Gas e metano, Italia ora è esportatore. Cosa cambia?

Crescono stoccaggi ed esportazioni. Ma servirà risparmiare se la Russia chiuderà i rubinetti

Si sta verificando uno scenario improbabile fino a qualche mese fa: l’Italia è diventata un Paese esportatore di gas. Riempiti gli stoccaggi e ridotto di un miliardo di metri cubi il fabbisogno di metano, l’Italia ormai ha un'abbondanza di gas sul suo mercato. Lo rileva il censimento mensile che il ministero della Transizione ecologica ha aggiornato fino al 31 di agosto. Nei primi otto mesi dell’anno l’Italia ha esportato 2,33 miliardi di metri cubi di gas, +238% rispetto ai 689 milioni di metri cubi esportati nei primi otto mesi del 2021. Si tratta di una quota non trascurabile, su un consumo annuale complessivo di circa 75 miliardi di metri cubi. Come mai l’Italia è diventata esportatrice?

Le cause

In questo momento c’è grande abbondanza di gas e ne viene utilizzato poco. Le cause sono molteplici.

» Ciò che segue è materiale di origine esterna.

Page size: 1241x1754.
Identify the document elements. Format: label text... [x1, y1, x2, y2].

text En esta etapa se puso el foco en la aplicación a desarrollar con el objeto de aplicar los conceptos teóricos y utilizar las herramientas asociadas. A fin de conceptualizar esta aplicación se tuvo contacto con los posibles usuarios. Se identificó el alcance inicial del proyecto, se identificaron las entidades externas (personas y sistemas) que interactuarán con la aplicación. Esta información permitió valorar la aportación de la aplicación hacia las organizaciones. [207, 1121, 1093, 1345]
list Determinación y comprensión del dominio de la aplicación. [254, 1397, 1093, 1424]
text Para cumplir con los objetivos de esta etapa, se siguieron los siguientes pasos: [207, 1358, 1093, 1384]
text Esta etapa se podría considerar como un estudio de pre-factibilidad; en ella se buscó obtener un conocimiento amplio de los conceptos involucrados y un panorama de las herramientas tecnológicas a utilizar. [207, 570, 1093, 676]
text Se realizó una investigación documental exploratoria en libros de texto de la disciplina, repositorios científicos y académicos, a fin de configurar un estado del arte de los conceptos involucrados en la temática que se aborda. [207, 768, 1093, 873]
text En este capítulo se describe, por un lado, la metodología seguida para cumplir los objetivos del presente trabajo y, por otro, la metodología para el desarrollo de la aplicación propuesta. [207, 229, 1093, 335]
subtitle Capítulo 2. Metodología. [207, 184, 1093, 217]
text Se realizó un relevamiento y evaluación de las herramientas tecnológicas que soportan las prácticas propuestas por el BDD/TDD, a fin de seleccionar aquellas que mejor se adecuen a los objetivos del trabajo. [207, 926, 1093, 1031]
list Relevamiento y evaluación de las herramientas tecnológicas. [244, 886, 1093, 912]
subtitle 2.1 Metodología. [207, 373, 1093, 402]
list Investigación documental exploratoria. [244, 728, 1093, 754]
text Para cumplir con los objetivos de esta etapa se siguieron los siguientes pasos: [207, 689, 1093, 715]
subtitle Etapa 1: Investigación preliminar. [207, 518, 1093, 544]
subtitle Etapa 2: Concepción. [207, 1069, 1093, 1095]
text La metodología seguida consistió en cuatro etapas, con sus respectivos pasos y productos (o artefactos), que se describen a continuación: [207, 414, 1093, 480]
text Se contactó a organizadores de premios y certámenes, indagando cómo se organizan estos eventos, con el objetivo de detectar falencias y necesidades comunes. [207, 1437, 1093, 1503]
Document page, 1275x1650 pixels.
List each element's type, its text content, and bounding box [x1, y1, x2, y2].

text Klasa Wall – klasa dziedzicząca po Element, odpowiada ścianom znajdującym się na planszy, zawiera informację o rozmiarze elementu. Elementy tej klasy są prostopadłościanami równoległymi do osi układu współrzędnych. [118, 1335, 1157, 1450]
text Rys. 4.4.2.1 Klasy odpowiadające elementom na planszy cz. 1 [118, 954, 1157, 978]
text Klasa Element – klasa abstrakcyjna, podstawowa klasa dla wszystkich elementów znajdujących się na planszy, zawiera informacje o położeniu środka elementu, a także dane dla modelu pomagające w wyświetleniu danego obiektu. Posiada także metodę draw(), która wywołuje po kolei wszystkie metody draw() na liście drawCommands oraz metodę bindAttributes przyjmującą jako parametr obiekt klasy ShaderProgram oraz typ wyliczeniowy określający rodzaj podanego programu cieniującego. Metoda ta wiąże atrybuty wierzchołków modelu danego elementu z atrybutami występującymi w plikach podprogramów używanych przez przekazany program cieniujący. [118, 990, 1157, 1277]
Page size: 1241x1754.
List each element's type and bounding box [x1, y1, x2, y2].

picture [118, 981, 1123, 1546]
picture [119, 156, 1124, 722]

Gli stoccaggi (il cui riempimento aveva fatto salire i prezzi europei durante l'estate) sono pieni per il 90%. Il gas russo è stato sostituito per due terzi da gas algerino e da fornitori come Norvegia e Azerbajian (il gasdotto Tap che attraversa l'Adriatico salirà a 9,5 miliardi di metri cubi a fine anno contro i 7,5 del 2021). A contribuire c’è anche l’aumento della capacità dei rigassificatori di Livorno, Porto Viro (Rovigo) e Panigaglia (La Spezia), che ha contestualmente permesso di aumentare, anche se solo in piccola misura, le importazioni di gas naturale liquefatto via nave. Inoltre, le temperature si mantengono sopra la media, ma sono stati spenti i condizionatori. Infine, sono scattati i piani di risparmio nelle imprese (dalla cassa integrazione ai turni di lavoro), per limitare i costi delle bollette. Di conseguenza, il prezzo del gas sul mercato italiano è sceso molto ed è diventato competitivo rispetto ai prezzi europei. In settembre la tendenza si è ulteriormente accentuata, per cui vedremo un aumento dell'export nei prossimi dati che arriveranno dal ministero.

I prezzi

Negli ultimi giorni di settembre, il prezzo italiano del gas è stato di quasi due terzi inferiore alle quotazioni sul mercato europeo. L’indice Ttf, quotato alla Borsa di Amsterdam e punto di riferimento per gli scambi in Europa, nell'ultima settimana di settembre ha toccato una punta massima di 220 euro al megawattora, mentre in Italia i valori al Punto di scambio virtuale, che fa da riferimento per il mercato nazionale, hanno toccato una punta minima a 80 euro. In buona sostanza, gli operatori avevano molto più interesse a vendere nel resto d’Europa piuttosto che a tenersi il gas o a venderlo in Italia. La differenza di prezzo ha portato gli operatori a importare 25 milioni di metri cubi al giorno al punto d'ingresso di Tarvisio, dove arriva il gas russo, ma ad esportarne al tempo stesso altri 18 milioni. Sono numeri piccoli rispetto alle dimensioni del mercato italiano del gas, ma anticipano un dinamismo interessante che mostrerà nuove sorprese con i dati di settembre e di ottobre, nei quali si è registrato un boom di esportazioni verso l'Austria o verso la Svizzera. Ora, però, i due mercati tendono a riavvicinarsi, con la rapida discesa del prezzo europeo, che ieri ha toccato i 150 euro a megawattora.

Piano risparmi

Nel frattempo è intervenuta l’Agenzia internazionale dell’energia, che ha ammonito sulla fragilità della situazione europea. Secondo l'Aie, le misure per risparmiare gas in Europa saranno cruciali per mantenere le scorte a livelli sufficienti in caso di un taglio totale del gas russo o di un colpo di freddo. Avverte l’agenzia parigina nel suo rapporto trimestrale che "senza una riduzione della domanda di gas e se la fornitura russa fosse interrotta, gli stoccaggi arriverebbero a meno del 20% a febbraio, ipotizzando un livello elevato di fornitura di Gnl, e al 5% in caso di fornitura bassa di Gnl". Una riduzione invernale della domanda europea di circa il 9% "sarebbe necessaria per mantenere i livelli di stock sopra il 25%"; la domanda dovrebbe calare del 13% rispetto a questa media "per mantenere livelli di stoccaggio superiori al 33%". In pratica, se arriveranno delle gelate a marzo rischiamo il razionamento.